Pozach nodded her assent. “Have Mister Riker request an opening at the yard and set a course. First, however, we have a few more things to attend to.” Her gaze moved over to Admiral sh’Diaar who stood alone at a window and she excused herself. 
sh’Diaar glanced up as she approached the older Andorian shen. “Captain,” she said quietly. 
“Can the Cayuga deliver you back to Starbase Three-Five-Nine, Admiral?” 
“No, but thank you. My ship is taking me to my bondmates on Mars. I would be grateful, though, if I could have Davi’s possession. I am her … next of kin.” 
“Sir?,” Pozach bleated in surprise. 
“She never told you and I didn’t expect her to. She was my bondmate, my wife… and you wouldn’t know it to look at her but she had long white hair when she was younger… like mine.” sh’Diaar placed a hand on the window, squinting to try to catch a last glimmer of the torpedo. 
“I’m sorry for your loss. I’ll have her effects transported to your ship,” the Cayuga’s captain promised her. 
“Thank you,” the Admiral said, lifting her hand away from the window. “Goodbye, Captain,” she continued, offering her a wan smile. “Good luck to you and your crew.” 
* * * * * * * * * * * *
It had been too long since she had been able to fly and ch’Eenar’s raider was a gorgeous craft. Pozach landed the Peregrine class courier on a rise of dull orange rock and powered it down. When she stepped through the hatch, a large bag was slung over her shoulder. The Andorian terrorist was waiting for her, standing with his shoulders back imperiously. Lieutenant Ntannu was standing behind him, leaning on his cane. 
“Lieutenant,” she ordered upon her approach,” wait for me in the ship.” 
“Well, Captain?,” ch’Eenar asked her once they were alone at the base of the rise. “Have you come to lecture me on the morality of murdering Cardassians? Because I can dance around with that one all night long.” 
“You think that we’re dancing?,” Pozach asked him quietly 
“Foxtrot, tango, and I always lead.” He smiled at her, gesturing at the phaser holstered on her hip. “Have you realized that the stockades on Jaros II can’t hold me? Have you decided to kill me instead?” 
Pozach stared at his bravado for a moment. “At the beginning of the Maquis movement, I’ve been told that the objective wasn’t to kill Cardassians but rather to free your homeworlds from their domination.” 
“Of course, it was. None of us wanted to live at war. We tried to reason with the spoonheads but our words fell onto deaf ears. My home world of Korem was settled by Andorian traditionalists. Traditionalists, Captain, who had no technology any more advanced than artificial refrigeration units. When the Cardassians came to Korem, they demanded quotes of precious metals that we couldn’t possibly meet. When we failed to do what they wanted, we were wiped out and that is the only thing that the Cardassians understand.” 

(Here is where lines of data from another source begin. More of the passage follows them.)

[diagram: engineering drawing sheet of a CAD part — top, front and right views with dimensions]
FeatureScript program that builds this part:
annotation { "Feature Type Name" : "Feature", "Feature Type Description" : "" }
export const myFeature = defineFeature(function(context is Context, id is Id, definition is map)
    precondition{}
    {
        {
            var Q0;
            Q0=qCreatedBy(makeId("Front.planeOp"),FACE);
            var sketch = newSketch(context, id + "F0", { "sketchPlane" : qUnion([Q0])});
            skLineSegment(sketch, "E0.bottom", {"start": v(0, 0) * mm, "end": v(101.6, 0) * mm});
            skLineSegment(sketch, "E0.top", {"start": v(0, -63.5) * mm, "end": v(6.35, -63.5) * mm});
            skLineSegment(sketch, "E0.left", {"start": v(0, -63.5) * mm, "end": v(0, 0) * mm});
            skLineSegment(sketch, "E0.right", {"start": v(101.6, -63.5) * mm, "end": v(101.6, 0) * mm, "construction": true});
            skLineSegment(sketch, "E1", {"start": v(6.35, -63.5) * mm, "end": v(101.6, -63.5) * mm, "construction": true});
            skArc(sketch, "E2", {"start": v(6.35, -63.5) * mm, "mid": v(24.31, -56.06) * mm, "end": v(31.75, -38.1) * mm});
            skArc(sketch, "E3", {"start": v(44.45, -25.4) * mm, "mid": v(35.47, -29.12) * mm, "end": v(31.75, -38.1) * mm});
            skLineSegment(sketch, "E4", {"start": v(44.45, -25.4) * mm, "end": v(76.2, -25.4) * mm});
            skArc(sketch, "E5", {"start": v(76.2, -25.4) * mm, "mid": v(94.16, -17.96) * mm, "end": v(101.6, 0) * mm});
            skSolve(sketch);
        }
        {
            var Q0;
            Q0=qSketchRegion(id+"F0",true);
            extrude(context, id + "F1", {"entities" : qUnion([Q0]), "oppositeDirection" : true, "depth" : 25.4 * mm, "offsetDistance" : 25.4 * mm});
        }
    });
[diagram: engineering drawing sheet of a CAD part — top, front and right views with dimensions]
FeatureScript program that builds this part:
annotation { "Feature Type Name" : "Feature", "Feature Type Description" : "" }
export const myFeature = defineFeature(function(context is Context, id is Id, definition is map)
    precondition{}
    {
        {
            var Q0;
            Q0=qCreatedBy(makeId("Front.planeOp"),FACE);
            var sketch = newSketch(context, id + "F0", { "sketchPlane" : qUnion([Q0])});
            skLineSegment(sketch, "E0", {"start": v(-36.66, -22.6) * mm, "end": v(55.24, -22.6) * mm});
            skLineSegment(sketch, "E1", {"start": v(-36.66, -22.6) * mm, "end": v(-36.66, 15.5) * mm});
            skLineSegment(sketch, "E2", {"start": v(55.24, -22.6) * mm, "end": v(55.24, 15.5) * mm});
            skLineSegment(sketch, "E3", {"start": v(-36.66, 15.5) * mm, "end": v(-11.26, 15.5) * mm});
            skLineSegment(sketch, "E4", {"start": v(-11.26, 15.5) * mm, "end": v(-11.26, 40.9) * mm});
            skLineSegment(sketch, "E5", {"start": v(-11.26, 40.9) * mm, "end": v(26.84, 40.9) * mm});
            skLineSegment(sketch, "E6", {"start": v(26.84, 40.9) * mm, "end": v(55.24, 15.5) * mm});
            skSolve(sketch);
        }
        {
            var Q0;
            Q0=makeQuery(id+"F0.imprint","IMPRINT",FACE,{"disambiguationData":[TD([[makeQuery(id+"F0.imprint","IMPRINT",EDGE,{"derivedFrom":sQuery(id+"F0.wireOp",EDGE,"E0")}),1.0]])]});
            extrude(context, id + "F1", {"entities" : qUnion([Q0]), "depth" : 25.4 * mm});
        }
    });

“As part of the Treaty of Bajor, the Federation reclaimed all of the contested colonies from the Cardassians,” she told him, tossing the bag at his feet. “You won. Eighty kilometers to the south, there is a settlement. I’ve spoken with the people there and should you choose to go, you’ll be welcomed.” She indicated the bag at his feet. “There’s enough supplies in that bag to last you for six days. Maybe ten if you stretch it.” 

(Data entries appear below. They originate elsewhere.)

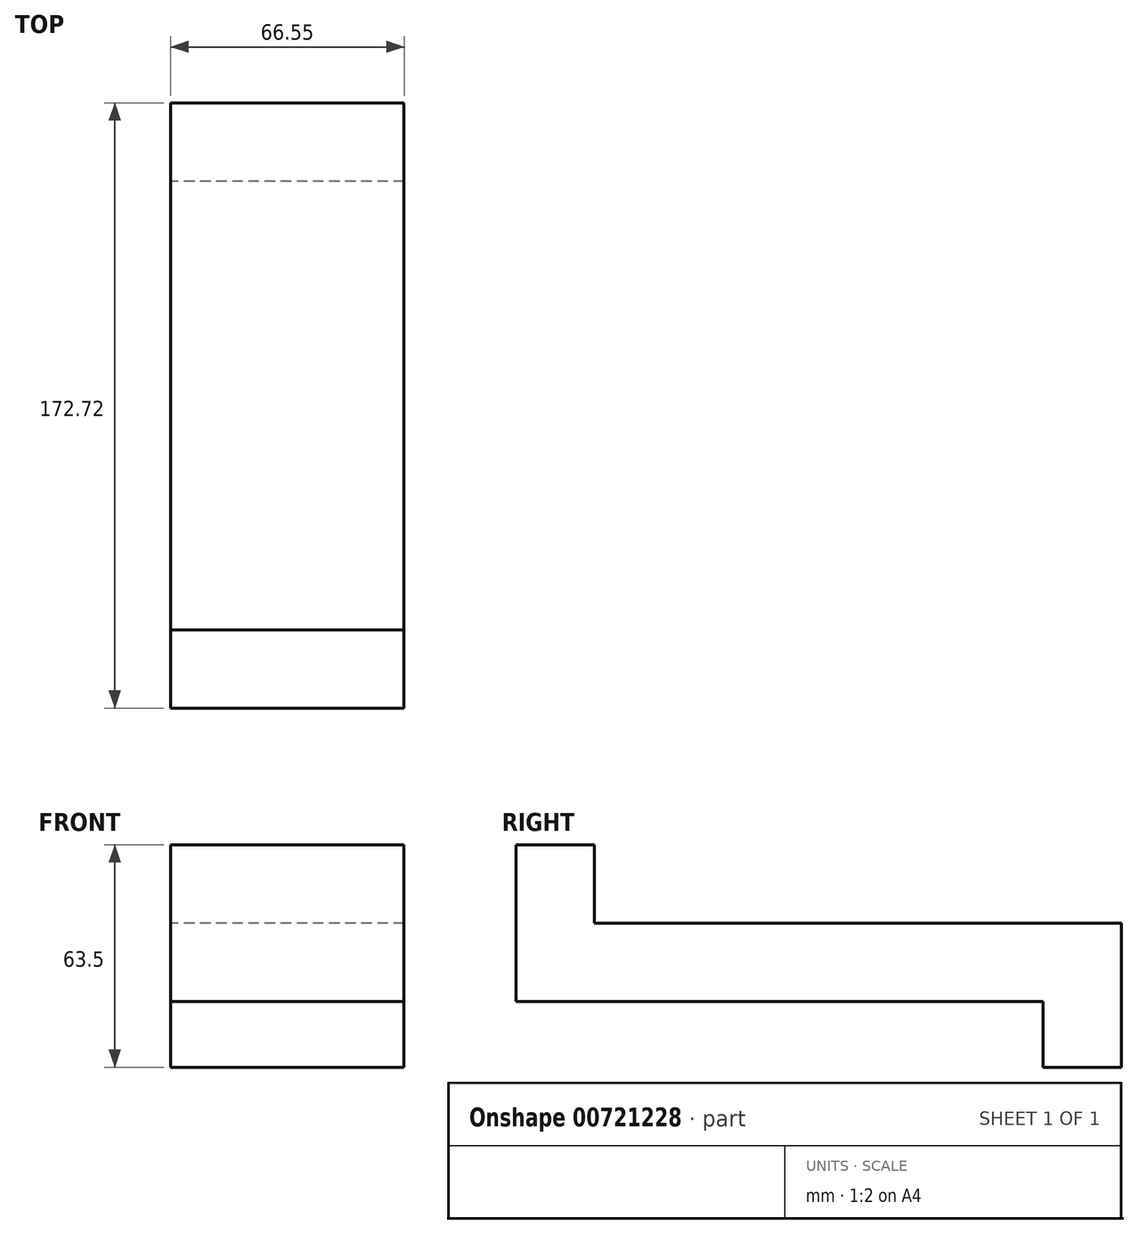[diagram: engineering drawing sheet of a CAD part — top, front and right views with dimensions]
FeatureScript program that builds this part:
annotation { "Feature Type Name" : "Feature", "Feature Type Description" : "" }
export const myFeature = defineFeature(function(context is Context, id is Id, definition is map)
    precondition{}
    {
        {
            var Q0;
            Q0=qCreatedBy(makeId("Right.planeOp"),FACE);
            var sketch = newSketch(context, id + "F0", { "sketchPlane" : qUnion([Q0])});
            skLineSegment(sketch, "E0.bottom", {"start": v(-92.13, 44.7) * mm, "end": v(-69.78, 44.7) * mm});
            skLineSegment(sketch, "E0.right", {"start": v(-69.78, 44.7) * mm, "end": v(-69.78, 22.35) * mm});
            skLineSegment(sketch, "E1.bottom", {"start": v(-69.78, 22.35) * mm, "end": v(80.6, 22.35) * mm});
            skLineSegment(sketch, "E1.top", {"start": v(-92.13, 0) * mm, "end": v(58.24, 0) * mm});
            skLineSegment(sketch, "E2.top", {"start": v(80.6, -18.8) * mm, "end": v(58.24, -18.8) * mm});
            skLineSegment(sketch, "E2.right", {"start": v(58.24, 0) * mm, "end": v(58.24, -18.8) * mm});
            skPoint(sketch, "E2.left.start.orphan", {"position": v(85.7, 0) * mm});
            skLineSegment(sketch, "E3", {"start": v(80.6, -18.8) * mm, "end": v(80.6, 22.35) * mm});
            skLineSegment(sketch, "E4", {"start": v(-92.13, 0) * mm, "end": v(-92.13, 44.7) * mm});
            skSolve(sketch);
        }
        {
            var Q0;
            Q0=makeQuery(id+"F0.imprint","IMPRINT",FACE,{"disambiguationData":[TD([[makeQuery(id+"F0.imprint","IMPRINT",EDGE,{"derivedFrom":sQuery(id+"F0.wireOp",EDGE,"E0.bottom")}),-1.0]])]});
            extrude(context, id + "F1", {"entities" : qUnion([Q0]), "depth" : 66.55 * mm, "offsetDistance" : 25.4 * mm});
        }
    });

“And what about my ship?,” ch’Eenar asked her, glancing up at the courier’s sleep hull. 
“The cloaking device is being returned to the Klingon Empire. The rest of the ship is slated to be analyzed and recommissioned by Starfleet.” 
“Oh,” the Andorian chen said, his rugged face falling just a bit,” I just can’t stand the thought of her being with another man.” 
Pozach shrugged and turned around on her heel. She reached the raider’s hatch when his voice stopped her. 
“Captain?” 
She turned around and nodded at him. 
“Captain, this punishment… marooning me… is this just because you’re too afraid to kill me?” 
Behind her, she heard the engines warming up as Ntannu prepared the ship for takeoff. Over the noise, she shouted,” Welcome home, Mister ch’Eenar!” 
The ship lifted up into the skies of Korem before reaching the stars.